Rewrite these lines as a numbered list, skipping any blank lines. Leave the pictures out of your answer.

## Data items
▶
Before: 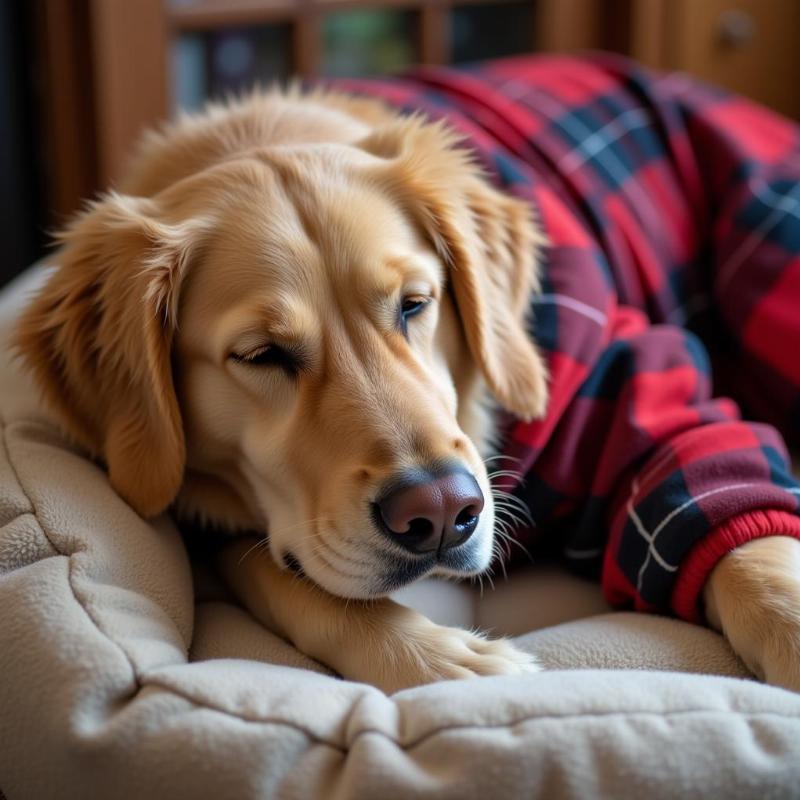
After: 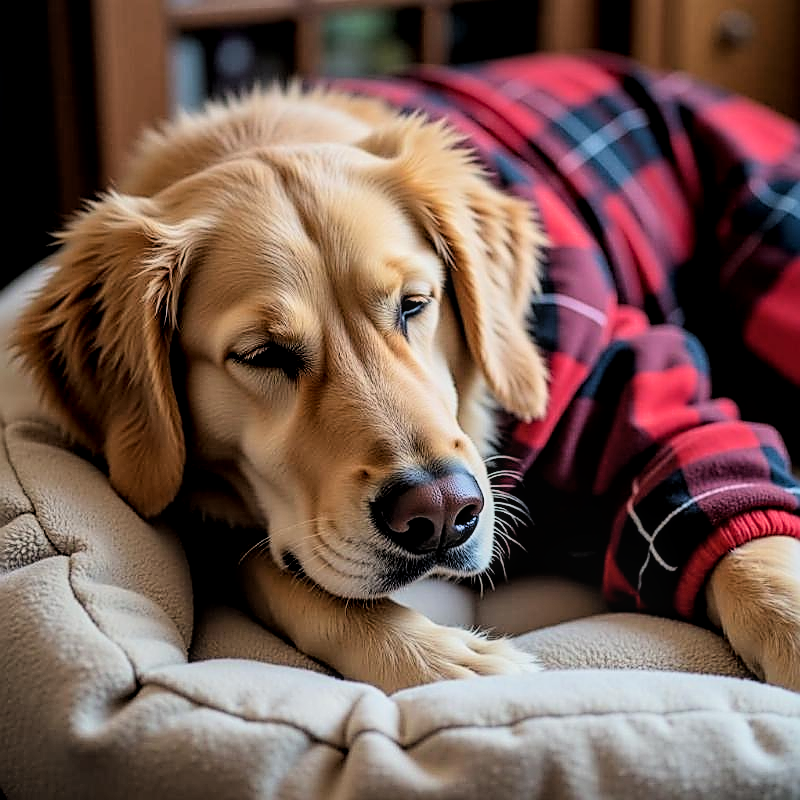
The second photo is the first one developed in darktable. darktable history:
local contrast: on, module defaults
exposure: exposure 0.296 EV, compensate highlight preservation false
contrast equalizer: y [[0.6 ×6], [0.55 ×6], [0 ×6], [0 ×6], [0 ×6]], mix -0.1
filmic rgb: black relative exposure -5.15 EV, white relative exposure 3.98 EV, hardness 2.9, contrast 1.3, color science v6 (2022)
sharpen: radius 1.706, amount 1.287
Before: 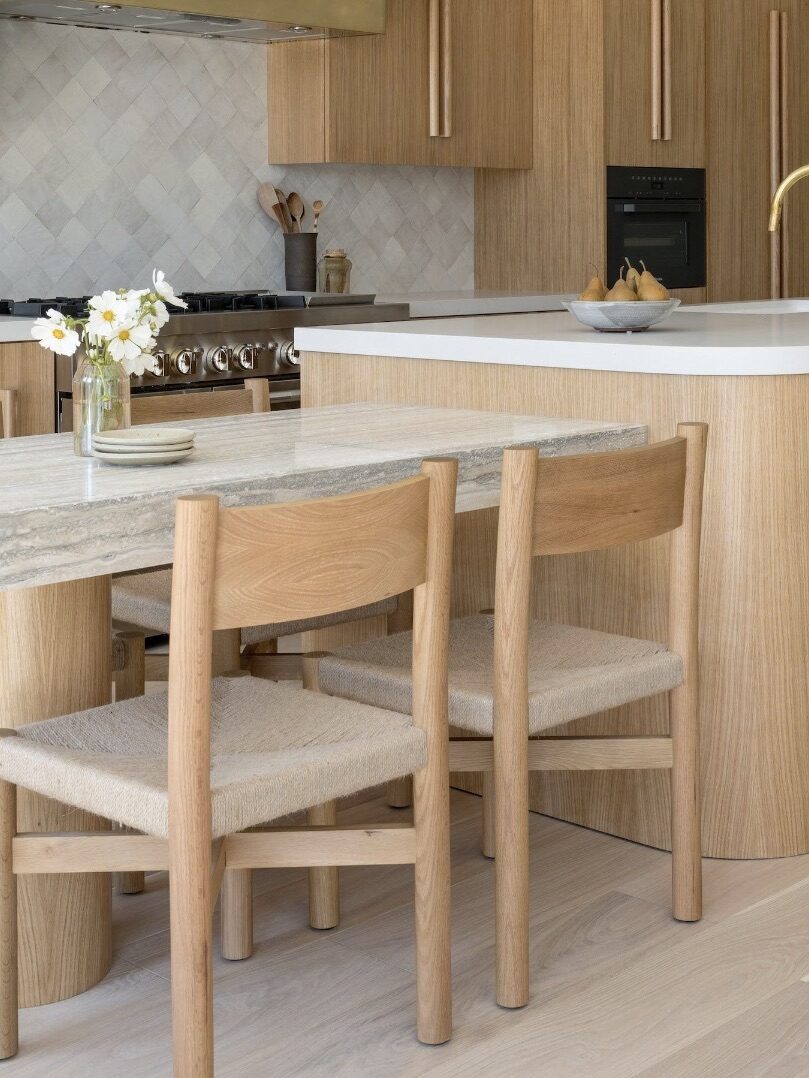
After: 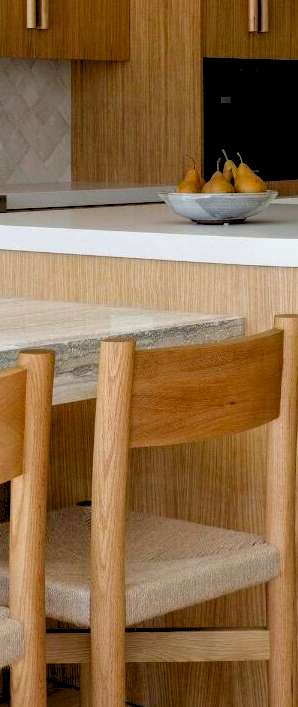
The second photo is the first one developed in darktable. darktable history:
◀
## Output
1. Before: 
2. After: 
3. The second photo is the first one developed in darktable. darktable history:
4. local contrast: on, module defaults
5. exposure: exposure 0.296 EV, compensate highlight preservation false
6. contrast equalizer: y [[0.6 ×6], [0.55 ×6], [0 ×6], [0 ×6], [0 ×6]], mix -0.1
7. filmic rgb: black relative exposure -5.15 EV, white relative exposure 3.98 EV, hardness 2.9, contrast 1.3, color science v6 (2022)
8. sharpen: radius 1.706, amount 1.287
9. Before: 
10. After: 
11. The second photo is the first one developed in darktable. darktable history:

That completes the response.